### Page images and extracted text
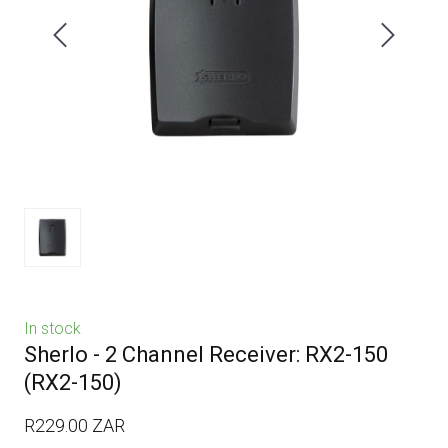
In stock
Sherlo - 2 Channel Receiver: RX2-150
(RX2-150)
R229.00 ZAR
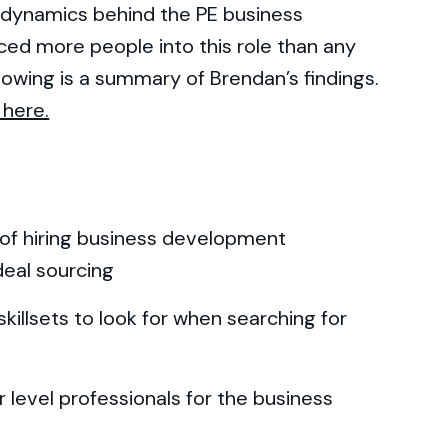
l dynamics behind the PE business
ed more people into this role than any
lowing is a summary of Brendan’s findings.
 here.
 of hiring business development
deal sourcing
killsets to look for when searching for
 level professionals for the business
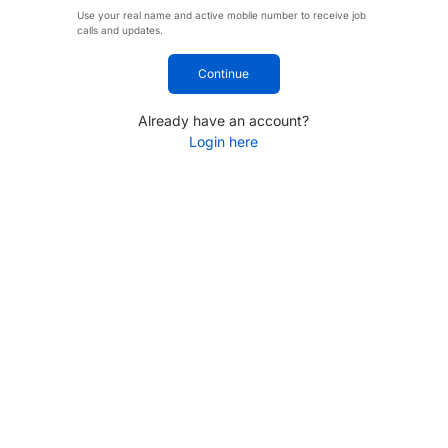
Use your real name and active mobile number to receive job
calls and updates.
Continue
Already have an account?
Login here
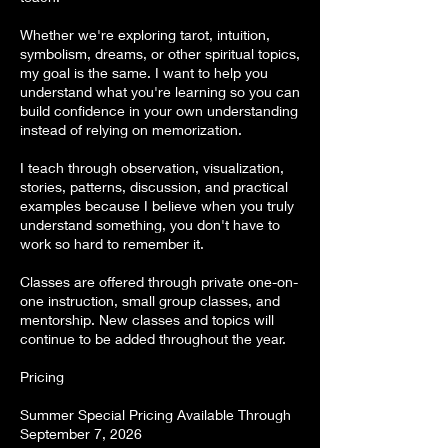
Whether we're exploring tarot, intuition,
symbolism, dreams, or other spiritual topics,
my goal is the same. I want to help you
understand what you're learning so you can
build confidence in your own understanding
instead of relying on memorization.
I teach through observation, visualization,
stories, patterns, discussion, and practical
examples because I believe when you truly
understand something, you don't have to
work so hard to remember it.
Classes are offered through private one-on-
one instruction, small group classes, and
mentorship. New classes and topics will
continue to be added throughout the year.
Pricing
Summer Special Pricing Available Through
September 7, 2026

### Work instruction
The reply should consist solely of the lines above from the one that has "symbolism, dreams, or" through the one that has "I teach through", reproduced exactly.

### Response to the task
symbolism, dreams, or other spiritual topics,
my goal is the same. I want to help you
understand what you're learning so you can
build confidence in your own understanding
instead of relying on memorization.
I teach through observation, visualization,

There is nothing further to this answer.